Occlusions and Their Role in Object Detection in Video
Occlusions and disocclusions are essential cues for human perception in understanding the layout of a scene. By analyzing how some parts of the scene go out of the sight (occluded) and new parts appear (disoccluded), one can infer the topology of the objects in it. Since the scene geometry and its dynamics induce this phenomena, they are fundamental cues in computer vision and video processing tasks such as visual exploration, object recognition, activity recognition, tracking and video compression.
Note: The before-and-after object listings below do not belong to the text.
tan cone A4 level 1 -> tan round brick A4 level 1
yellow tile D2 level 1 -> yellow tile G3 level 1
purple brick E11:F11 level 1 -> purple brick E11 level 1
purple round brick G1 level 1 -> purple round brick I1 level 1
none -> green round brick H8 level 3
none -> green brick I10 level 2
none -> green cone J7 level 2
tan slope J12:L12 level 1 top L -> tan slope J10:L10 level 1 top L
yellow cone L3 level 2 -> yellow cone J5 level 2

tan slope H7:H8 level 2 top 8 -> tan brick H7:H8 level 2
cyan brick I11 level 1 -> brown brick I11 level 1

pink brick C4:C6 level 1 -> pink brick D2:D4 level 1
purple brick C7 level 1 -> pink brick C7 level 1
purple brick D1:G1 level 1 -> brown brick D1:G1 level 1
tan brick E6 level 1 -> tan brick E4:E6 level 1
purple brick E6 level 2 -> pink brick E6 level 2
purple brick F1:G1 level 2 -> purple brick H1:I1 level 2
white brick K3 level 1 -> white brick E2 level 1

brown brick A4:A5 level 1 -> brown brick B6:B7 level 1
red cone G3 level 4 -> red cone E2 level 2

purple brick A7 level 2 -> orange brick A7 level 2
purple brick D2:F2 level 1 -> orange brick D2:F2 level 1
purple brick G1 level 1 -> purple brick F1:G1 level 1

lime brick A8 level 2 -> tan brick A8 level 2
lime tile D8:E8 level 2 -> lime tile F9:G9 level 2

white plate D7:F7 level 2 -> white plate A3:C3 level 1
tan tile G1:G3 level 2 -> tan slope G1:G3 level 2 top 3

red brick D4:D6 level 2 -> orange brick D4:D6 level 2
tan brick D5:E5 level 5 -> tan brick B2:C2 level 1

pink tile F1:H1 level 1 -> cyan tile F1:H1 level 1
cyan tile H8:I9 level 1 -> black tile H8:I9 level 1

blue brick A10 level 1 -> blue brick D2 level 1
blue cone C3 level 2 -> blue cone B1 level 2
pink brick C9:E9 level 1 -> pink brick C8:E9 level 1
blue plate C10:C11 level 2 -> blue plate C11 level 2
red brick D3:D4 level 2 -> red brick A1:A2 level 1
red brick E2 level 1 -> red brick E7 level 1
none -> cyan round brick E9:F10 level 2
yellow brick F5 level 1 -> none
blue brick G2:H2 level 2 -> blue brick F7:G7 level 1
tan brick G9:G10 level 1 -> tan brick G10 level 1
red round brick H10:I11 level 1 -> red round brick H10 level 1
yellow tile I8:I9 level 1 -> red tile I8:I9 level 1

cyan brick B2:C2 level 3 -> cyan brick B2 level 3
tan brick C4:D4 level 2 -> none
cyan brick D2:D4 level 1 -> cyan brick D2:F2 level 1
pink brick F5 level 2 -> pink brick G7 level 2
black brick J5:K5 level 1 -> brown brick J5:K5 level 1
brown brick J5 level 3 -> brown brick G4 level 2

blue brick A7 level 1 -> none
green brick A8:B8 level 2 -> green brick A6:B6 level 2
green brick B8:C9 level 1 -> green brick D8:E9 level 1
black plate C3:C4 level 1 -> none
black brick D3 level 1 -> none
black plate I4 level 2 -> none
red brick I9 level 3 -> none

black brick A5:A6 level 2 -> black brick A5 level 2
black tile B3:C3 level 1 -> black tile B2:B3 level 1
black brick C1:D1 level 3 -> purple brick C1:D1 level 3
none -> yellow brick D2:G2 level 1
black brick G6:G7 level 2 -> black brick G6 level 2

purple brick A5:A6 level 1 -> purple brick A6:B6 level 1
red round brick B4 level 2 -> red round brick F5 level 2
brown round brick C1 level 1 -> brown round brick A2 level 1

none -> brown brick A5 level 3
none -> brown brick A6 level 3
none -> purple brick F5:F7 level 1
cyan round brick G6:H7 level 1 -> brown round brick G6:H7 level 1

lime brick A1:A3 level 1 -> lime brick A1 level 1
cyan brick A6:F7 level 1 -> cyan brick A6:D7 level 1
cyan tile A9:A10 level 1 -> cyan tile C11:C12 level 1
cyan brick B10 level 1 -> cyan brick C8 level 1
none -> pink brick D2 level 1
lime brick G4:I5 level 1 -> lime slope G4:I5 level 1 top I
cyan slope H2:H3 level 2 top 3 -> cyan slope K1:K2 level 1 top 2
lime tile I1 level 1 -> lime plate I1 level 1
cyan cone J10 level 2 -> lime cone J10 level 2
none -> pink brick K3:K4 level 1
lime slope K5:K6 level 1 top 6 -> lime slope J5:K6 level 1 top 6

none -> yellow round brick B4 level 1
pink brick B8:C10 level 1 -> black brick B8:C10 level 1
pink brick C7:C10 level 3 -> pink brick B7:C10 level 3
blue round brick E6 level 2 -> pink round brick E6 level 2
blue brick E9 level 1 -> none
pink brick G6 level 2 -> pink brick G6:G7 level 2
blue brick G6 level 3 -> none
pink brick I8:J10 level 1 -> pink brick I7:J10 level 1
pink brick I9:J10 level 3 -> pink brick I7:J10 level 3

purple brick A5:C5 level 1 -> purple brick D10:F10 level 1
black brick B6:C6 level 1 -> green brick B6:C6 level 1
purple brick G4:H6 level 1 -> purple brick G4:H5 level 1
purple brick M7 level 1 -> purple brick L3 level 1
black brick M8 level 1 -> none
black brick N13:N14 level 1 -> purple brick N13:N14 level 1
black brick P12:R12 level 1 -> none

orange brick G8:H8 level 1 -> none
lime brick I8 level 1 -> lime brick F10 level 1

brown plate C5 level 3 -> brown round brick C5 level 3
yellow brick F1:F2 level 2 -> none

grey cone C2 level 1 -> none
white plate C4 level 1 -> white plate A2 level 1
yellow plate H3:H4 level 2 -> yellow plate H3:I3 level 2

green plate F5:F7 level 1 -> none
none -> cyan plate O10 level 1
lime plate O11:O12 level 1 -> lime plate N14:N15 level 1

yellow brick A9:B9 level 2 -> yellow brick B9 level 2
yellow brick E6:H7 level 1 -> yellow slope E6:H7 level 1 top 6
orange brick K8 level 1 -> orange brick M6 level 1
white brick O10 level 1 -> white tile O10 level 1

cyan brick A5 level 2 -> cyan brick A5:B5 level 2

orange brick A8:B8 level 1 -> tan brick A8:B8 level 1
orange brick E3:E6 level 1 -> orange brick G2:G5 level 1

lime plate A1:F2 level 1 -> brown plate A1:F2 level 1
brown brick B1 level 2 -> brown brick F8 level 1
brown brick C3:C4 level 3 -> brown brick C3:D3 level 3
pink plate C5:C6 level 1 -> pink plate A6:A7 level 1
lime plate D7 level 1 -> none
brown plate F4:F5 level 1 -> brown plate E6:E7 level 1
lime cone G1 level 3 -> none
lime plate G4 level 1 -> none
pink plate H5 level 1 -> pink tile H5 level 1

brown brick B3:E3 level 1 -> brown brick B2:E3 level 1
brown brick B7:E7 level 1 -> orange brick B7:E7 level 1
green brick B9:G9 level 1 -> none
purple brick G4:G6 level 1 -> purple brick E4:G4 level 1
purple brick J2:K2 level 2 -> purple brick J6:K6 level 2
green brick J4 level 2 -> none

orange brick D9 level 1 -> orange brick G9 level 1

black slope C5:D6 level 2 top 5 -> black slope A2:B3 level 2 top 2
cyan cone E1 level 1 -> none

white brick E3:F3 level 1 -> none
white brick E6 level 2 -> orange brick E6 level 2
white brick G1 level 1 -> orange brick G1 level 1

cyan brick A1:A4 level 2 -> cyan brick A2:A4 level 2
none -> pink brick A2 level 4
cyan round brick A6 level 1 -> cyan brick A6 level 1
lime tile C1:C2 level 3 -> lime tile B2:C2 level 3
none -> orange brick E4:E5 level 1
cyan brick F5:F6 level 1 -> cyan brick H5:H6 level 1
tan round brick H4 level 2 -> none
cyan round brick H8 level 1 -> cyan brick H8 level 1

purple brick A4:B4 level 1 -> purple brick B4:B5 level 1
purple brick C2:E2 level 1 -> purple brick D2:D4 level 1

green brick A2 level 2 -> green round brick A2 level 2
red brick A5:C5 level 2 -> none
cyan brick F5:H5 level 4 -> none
In this thesis, we first introduce three methods to detect occlusions in an image sequence: (1) a motion segmentation algorithm which partitions an oversegmented image into two parts: a region on which optical flow is expressed with a piecewise-constant field and occluded regions where flow is not defined, (2) an optical flow estimation method which additionally detects occlusions modeling them as sparse subset of the image domain, and (3) a saliency detection algorithm which detects the parts of the image domain whose motion is inconsistent with the camera motion. In the second part of the thesis, we show that the problem of object detection in a video can be cast as an unsupervised segmentation scheme using occlusion cues and solved using convex optimization for an unknown number and geometry of objects in the scene. We further extend this approach by incorporating semantic priors for object categories that are learned from object recognition datasets. This enables the detection algorithm to segment and categorize objects jointly.